Androgen receptor variant 7 (AR-V7), an AR isoform with a truncated ligand-binding domain, functions as a transcription factor in an androgen-independent manner. AR-V7 is expressed in a subpopulation of hepatocellular carcinoma (HCC), however, its role(s) in this cancer is undefined. In this study, we investigated the potential roles of AR-V7 in hepatocarcinogenesis in vivo in a c-MYC-driven mouse HCC model generated by the hydrodynamic tail-vein injection system. The impacts of AR-V7 on gene expression in mouse HCC were elucidated by RNA-seq transcriptome and ontology analyses. The results showed that AR-V7 significantly exacerbated the c-MYC-mediated oncogenesis in the livers of both sexes.
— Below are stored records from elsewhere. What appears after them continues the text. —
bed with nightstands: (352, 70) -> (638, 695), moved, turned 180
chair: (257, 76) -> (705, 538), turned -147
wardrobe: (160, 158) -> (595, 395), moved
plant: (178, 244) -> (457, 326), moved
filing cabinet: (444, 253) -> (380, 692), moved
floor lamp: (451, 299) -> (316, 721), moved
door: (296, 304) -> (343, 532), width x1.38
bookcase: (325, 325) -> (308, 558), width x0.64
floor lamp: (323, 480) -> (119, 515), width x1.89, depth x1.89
The transcriptome and bioinformatics analyses revealed that AR-V7 and c-MYC synergistically altered the gene sets involved in various cancer-related biological processes, particularly in lipid and steroid/sterol metabolisms. Importantly, AR-V7 suppressed a tumor suppressor Claudin 7 expression, upregulated by c-MYC overexpression via the p53 signaling pathway. Claudin 7 overexpression significantly suppressed the c-MYC-driven HCC development under p53-deficient conditions. Our results suggest that the AR-V7 exacerbates the c-MYC-driven hepatocarcinogenesis by potentiating the oncogenic roles and minimizing the anti-oncogenic functions of c-MYC. Since AR-V7 is expressed in a subpopulation of HCC cases, it could contribute to the inter- and intra-heterogeneity of HCC.